In the United States, almost one in five children is obese. We know that children 9 years and older are not eating enough fruits and vegetables. The National School Lunch Program (NSLP) was set up to ensure access to healthy foods. At that time, there was little consideration about how long children were given to eat lunch.

Children need to eat real food

It is recommended that children have at least 20 minutes of seated lunch time to finish their meals. However, only half of all U.S. school districts require or recommend 20 minutes of seated lunch time. Recently, researchers studied the effect of longer seated time on children’s consumption and waste of lunches prepared according to NSLP recommendations. To study this, elementary and middle school children at a summer camp were given either 20 minutes or 10 minutes to have lunch.
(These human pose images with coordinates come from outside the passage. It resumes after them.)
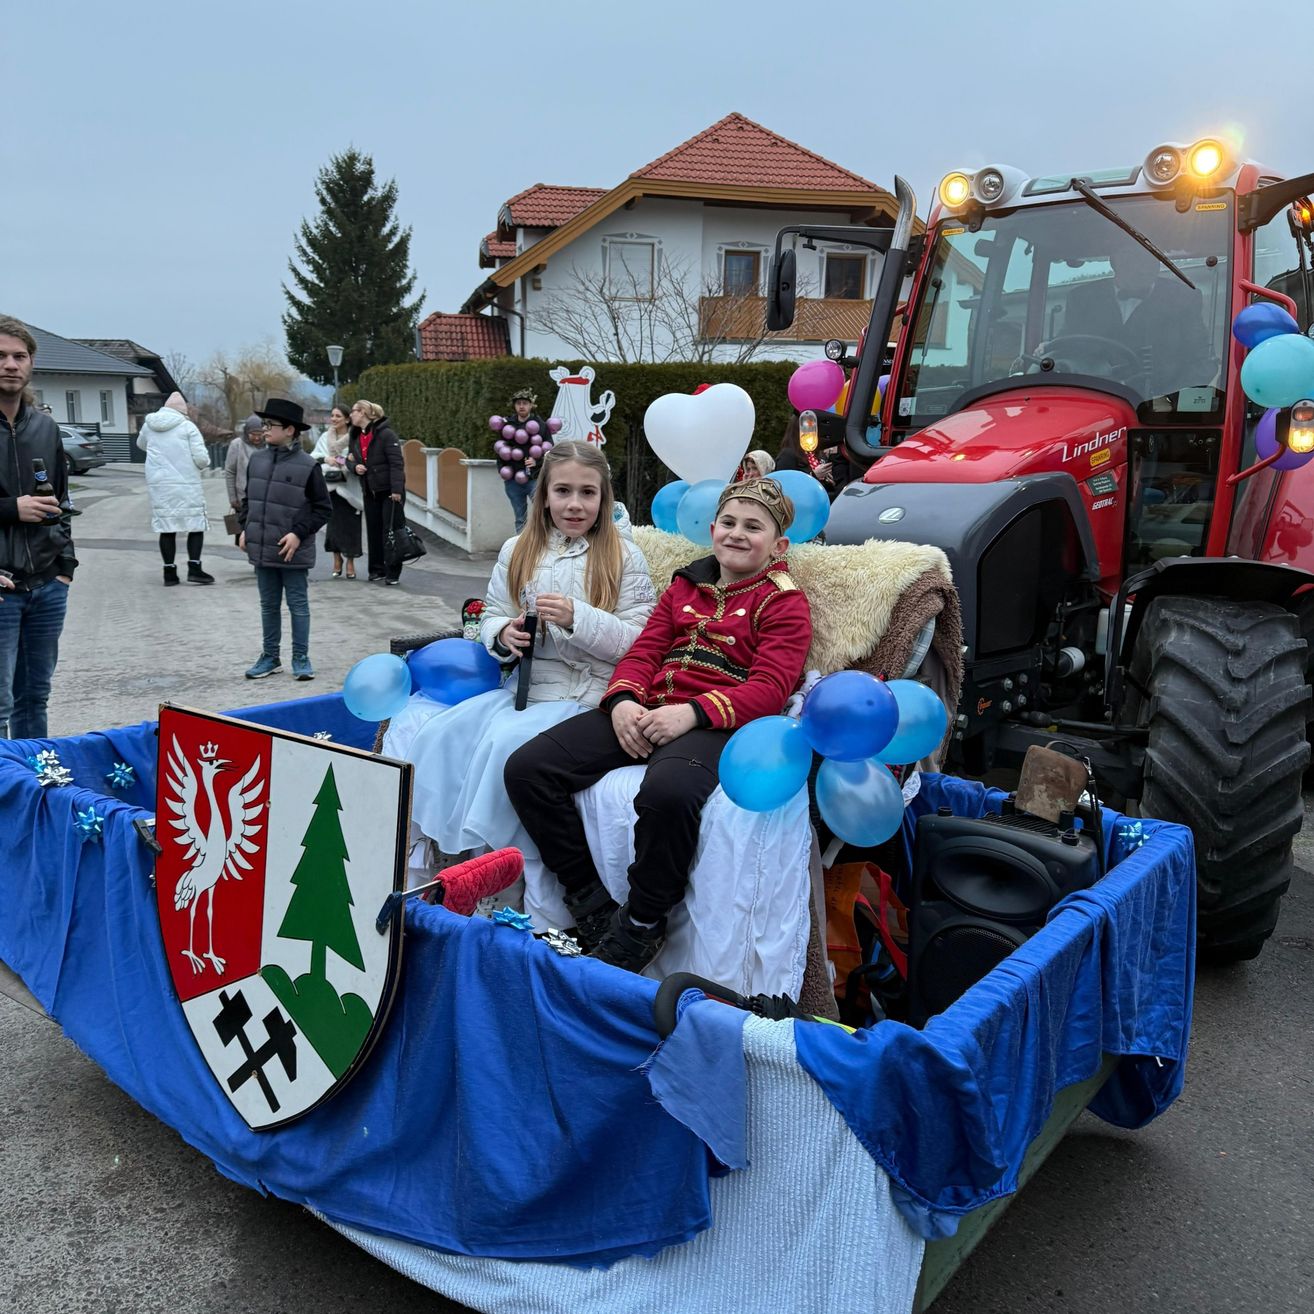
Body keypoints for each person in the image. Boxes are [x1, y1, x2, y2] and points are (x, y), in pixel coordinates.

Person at [504, 477, 812, 971]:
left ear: (778, 545)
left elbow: (771, 688)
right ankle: (591, 902)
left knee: (667, 794)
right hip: (647, 708)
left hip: (714, 724)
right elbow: (645, 650)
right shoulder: (685, 584)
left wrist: (690, 713)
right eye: (729, 523)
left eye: (752, 527)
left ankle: (644, 923)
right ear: (712, 529)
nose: (737, 534)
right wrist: (623, 700)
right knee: (527, 768)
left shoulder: (784, 603)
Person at [384, 440, 656, 874]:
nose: (575, 504)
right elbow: (493, 613)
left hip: (588, 695)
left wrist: (577, 618)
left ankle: (501, 872)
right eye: (563, 491)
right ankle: (438, 854)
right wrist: (503, 633)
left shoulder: (624, 555)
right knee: (443, 735)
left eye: (588, 492)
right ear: (544, 495)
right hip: (526, 690)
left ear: (604, 498)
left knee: (504, 746)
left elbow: (642, 642)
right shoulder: (518, 550)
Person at [0, 316, 77, 739]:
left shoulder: (45, 427)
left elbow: (62, 503)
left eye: (19, 356)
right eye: (1, 356)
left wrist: (65, 566)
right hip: (1, 589)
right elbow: (22, 507)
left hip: (47, 586)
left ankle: (32, 793)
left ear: (30, 365)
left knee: (34, 699)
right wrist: (12, 508)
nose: (10, 364)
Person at [238, 399, 331, 681]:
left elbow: (323, 508)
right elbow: (247, 501)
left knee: (298, 606)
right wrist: (244, 528)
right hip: (261, 547)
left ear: (290, 430)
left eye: (270, 425)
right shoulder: (257, 459)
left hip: (293, 550)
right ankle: (270, 657)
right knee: (268, 605)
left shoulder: (308, 465)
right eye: (264, 424)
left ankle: (300, 657)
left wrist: (298, 533)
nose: (264, 430)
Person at [1062, 242, 1214, 395]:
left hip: (1159, 407)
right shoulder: (1082, 299)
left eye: (1150, 257)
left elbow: (1201, 360)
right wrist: (1047, 352)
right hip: (1093, 397)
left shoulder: (1183, 298)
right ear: (1114, 261)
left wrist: (1170, 399)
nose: (1141, 266)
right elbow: (1067, 348)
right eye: (1131, 256)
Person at [137, 392, 214, 585]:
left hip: (160, 484)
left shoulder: (149, 426)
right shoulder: (188, 427)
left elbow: (140, 444)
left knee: (167, 527)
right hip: (186, 483)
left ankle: (169, 572)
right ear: (183, 411)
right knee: (195, 525)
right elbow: (202, 459)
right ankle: (194, 568)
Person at [348, 399, 405, 585]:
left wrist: (397, 490)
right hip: (369, 490)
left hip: (389, 491)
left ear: (363, 412)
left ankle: (393, 572)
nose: (351, 415)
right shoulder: (356, 436)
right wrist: (354, 466)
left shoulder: (386, 434)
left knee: (390, 531)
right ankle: (376, 570)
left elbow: (397, 463)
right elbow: (349, 459)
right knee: (373, 531)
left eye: (354, 411)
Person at [311, 404, 361, 579]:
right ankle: (337, 559)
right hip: (331, 487)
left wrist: (338, 459)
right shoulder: (325, 436)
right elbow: (314, 456)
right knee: (333, 527)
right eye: (332, 416)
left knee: (352, 527)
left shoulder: (355, 437)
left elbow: (356, 459)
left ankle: (351, 562)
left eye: (338, 416)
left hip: (350, 489)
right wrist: (327, 459)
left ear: (347, 419)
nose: (334, 419)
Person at [498, 387, 549, 532]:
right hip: (513, 480)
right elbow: (500, 449)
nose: (521, 406)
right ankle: (521, 550)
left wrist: (537, 463)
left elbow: (549, 450)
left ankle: (544, 545)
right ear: (514, 406)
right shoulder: (507, 425)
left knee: (545, 513)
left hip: (534, 479)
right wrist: (503, 471)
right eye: (518, 403)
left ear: (531, 405)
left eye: (525, 403)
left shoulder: (540, 425)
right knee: (520, 518)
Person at [225, 415, 265, 543]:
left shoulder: (268, 446)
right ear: (246, 432)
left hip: (263, 498)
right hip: (242, 499)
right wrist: (232, 497)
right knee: (243, 537)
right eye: (253, 434)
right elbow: (230, 471)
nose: (257, 437)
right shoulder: (236, 445)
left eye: (260, 434)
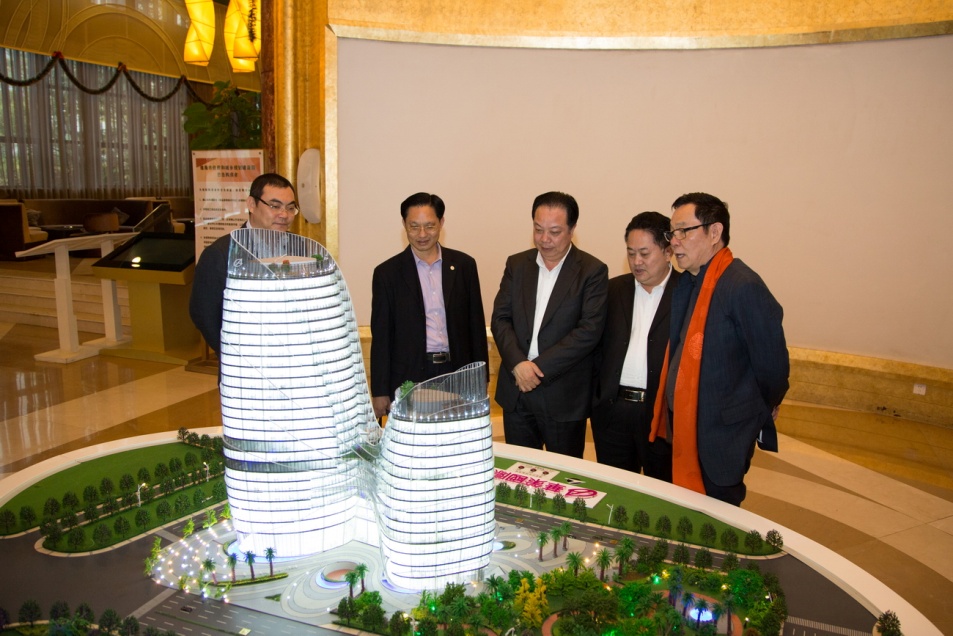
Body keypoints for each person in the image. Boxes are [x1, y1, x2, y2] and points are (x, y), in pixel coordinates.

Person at [652, 192, 789, 506]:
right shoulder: (689, 283)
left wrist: (764, 404)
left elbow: (773, 366)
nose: (674, 242)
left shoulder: (742, 286)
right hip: (685, 429)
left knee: (717, 520)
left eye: (683, 231)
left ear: (714, 232)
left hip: (721, 436)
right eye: (672, 233)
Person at [491, 191, 608, 458]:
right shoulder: (517, 264)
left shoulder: (592, 270)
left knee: (564, 475)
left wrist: (536, 369)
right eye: (538, 229)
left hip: (562, 394)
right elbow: (500, 318)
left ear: (572, 229)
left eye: (554, 232)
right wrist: (518, 364)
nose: (545, 239)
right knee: (519, 471)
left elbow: (588, 331)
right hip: (517, 388)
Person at [370, 192, 488, 419]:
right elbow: (382, 337)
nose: (422, 234)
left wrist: (480, 377)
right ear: (404, 225)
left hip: (457, 372)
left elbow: (475, 325)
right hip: (409, 375)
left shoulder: (464, 266)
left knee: (456, 435)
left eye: (429, 226)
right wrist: (380, 390)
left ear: (441, 223)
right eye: (414, 226)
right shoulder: (387, 274)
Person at [592, 212, 679, 480]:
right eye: (631, 253)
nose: (636, 261)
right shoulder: (612, 290)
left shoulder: (686, 293)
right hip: (613, 411)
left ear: (668, 252)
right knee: (615, 490)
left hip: (660, 415)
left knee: (661, 491)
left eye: (644, 253)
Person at [189, 173, 298, 355]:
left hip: (292, 355)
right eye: (275, 206)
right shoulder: (221, 253)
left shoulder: (300, 248)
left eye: (290, 208)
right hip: (244, 358)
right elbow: (203, 314)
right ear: (251, 204)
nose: (284, 215)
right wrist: (235, 352)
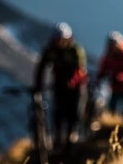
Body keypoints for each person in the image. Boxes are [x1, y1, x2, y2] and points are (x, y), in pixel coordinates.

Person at [33, 22, 88, 151]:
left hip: (76, 87)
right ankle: (58, 139)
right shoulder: (51, 49)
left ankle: (71, 137)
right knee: (58, 112)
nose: (58, 42)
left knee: (73, 112)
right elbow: (41, 67)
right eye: (56, 39)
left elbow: (80, 70)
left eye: (60, 39)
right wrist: (37, 85)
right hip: (59, 85)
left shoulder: (75, 50)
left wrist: (71, 82)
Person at [96, 31, 123, 117]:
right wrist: (100, 77)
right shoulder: (108, 56)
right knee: (112, 110)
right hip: (115, 89)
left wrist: (120, 77)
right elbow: (103, 69)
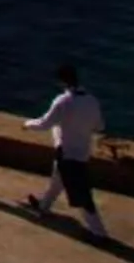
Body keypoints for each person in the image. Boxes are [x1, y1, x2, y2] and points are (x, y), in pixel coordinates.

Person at [21, 63, 109, 239]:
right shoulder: (92, 100)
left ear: (61, 82)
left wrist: (27, 124)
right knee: (57, 181)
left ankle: (99, 233)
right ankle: (43, 206)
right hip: (82, 153)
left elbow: (45, 124)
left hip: (67, 153)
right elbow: (100, 126)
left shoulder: (63, 101)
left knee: (82, 194)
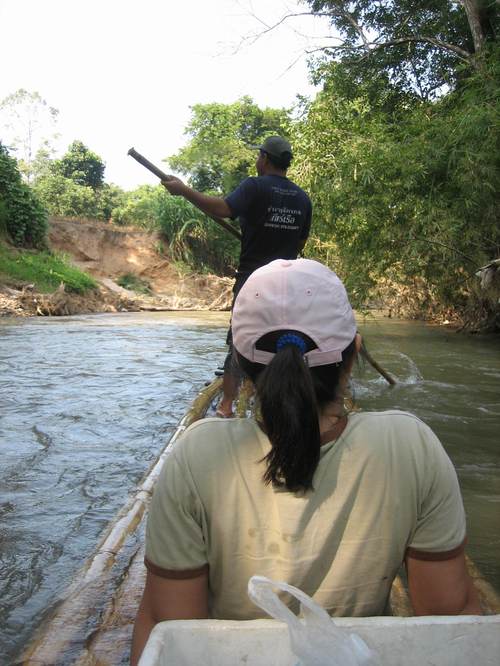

The researchers found that during 10 minutes of seated lunch time, the children (79% Hispanic/Latino) ate less and wasted more fruit and vegetables compared with 20 minutes of seated lunch time. Main meal and drink consumption and waste did not differ between the 10 minute and 20 minute seated lunches.

Spending longer at lunch helps children socially

There were also fewer social interactions in the 10 minute seated lunch group. This suggests that longer duration allows children to connect with their peers, which they may not be able to do during the academic school day. These results support letting children take longer for lunch to help improve diet quality and reduce food waste. Children should also sit for lunch.